Sui corpi recuperati sono in corso le analisi del dna per la loro identificazione. Secondo le prime ipotesi, la morte sarebbe avvenuta per annegamento. Gli accertamenti sono condotti dalla polizia scientifica e da esperti degli atenei di Catania, Palermo e Messina guidati dal medico forense Cristina Cattaneo. Il coordinamento per conto del Comune è affidato all’assessora Valentina Scialfa. «Abbiamo dato il via a una tipologia di operazioni diversa da tutte le altre e che mette insieme una serie di complesse procedure che stiamo armonizzando e codificando proprio adesso», ha spiegato attraverso un comunicato stampa diffuso da palazzo degli Elefanti. Una volta conclusi gli esami, garantisce il sindaco Enzo Bianco, l’amministrazione si farà carico dei funerali e delle sepolture. Su indicazione della prefetta Maria Guia Federico, «sono state recuperate 13 bare prelevate da un’azienda confiscata alla mafia».

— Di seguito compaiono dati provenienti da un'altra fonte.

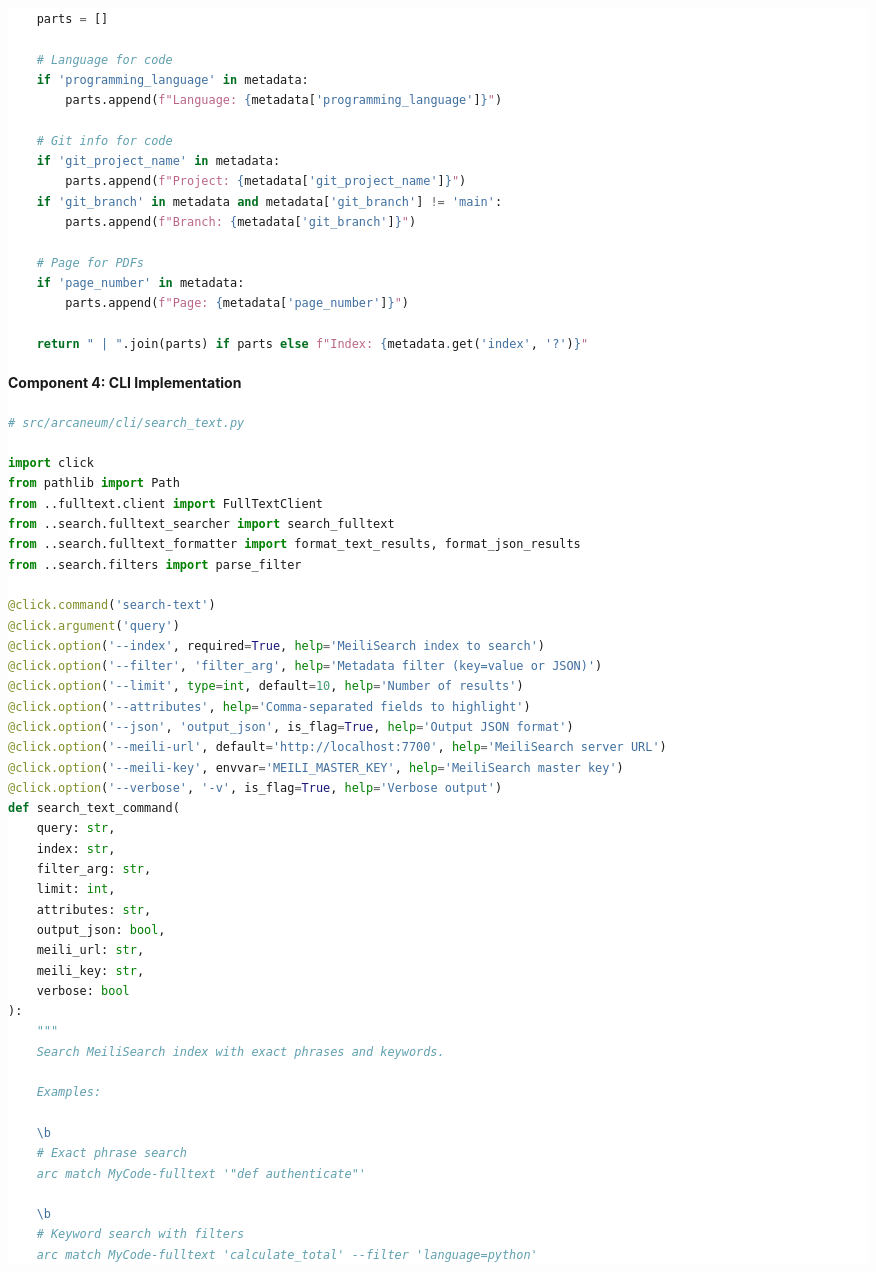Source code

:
 ```python
    parts = []

    # Language for code
    if 'programming_language' in metadata:
        parts.append(f"Language: {metadata['programming_language']}")

    # Git info for code
    if 'git_project_name' in metadata:
        parts.append(f"Project: {metadata['git_project_name']}")
    if 'git_branch' in metadata and metadata['git_branch'] != 'main':
        parts.append(f"Branch: {metadata['git_branch']}")

    # Page for PDFs
    if 'page_number' in metadata:
        parts.append(f"Page: {metadata['page_number']}")

    return " | ".join(parts) if parts else f"Index: {metadata.get('index', '?')}"
```

#### Component 4: CLI Implementation

```python
# src/arcaneum/cli/search_text.py

import click
from pathlib import Path
from ..fulltext.client import FullTextClient
from ..search.fulltext_searcher import search_fulltext
from ..search.fulltext_formatter import format_text_results, format_json_results
from ..search.filters import parse_filter

@click.command('search-text')
@click.argument('query')
@click.option('--index', required=True, help='MeiliSearch index to search')
@click.option('--filter', 'filter_arg', help='Metadata filter (key=value or JSON)')
@click.option('--limit', type=int, default=10, help='Number of results')
@click.option('--attributes', help='Comma-separated fields to highlight')
@click.option('--json', 'output_json', is_flag=True, help='Output JSON format')
@click.option('--meili-url', default='http://localhost:7700', help='MeiliSearch server URL')
@click.option('--meili-key', envvar='MEILI_MASTER_KEY', help='MeiliSearch master key')
@click.option('--verbose', '-v', is_flag=True, help='Verbose output')
def search_text_command(
    query: str,
    index: str,
    filter_arg: str,
    limit: int,
    attributes: str,
    output_json: bool,
    meili_url: str,
    meili_key: str,
    verbose: bool
):
    """
    Search MeiliSearch index with exact phrases and keywords.

    Examples:

    \b
    # Exact phrase search
    arc match MyCode-fulltext '"def authenticate"'

    \b
    # Keyword search with filters
    arc match MyCode-fulltext 'calculate_total' --filter 'language=python'
```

I corpi sono stati trovati dagli esperti della marina sul fondo del mare, a circa 370 metri di profondità. Per il recupero è impiegato il cacciamine Gaeta, una unità navale da ricerca costiera e le navi Leonardo e Gorgona. Su quest’ultima imbarcazione, con il supporto della croce rossa, vengono custodite le salme prima di essere portate a Catania.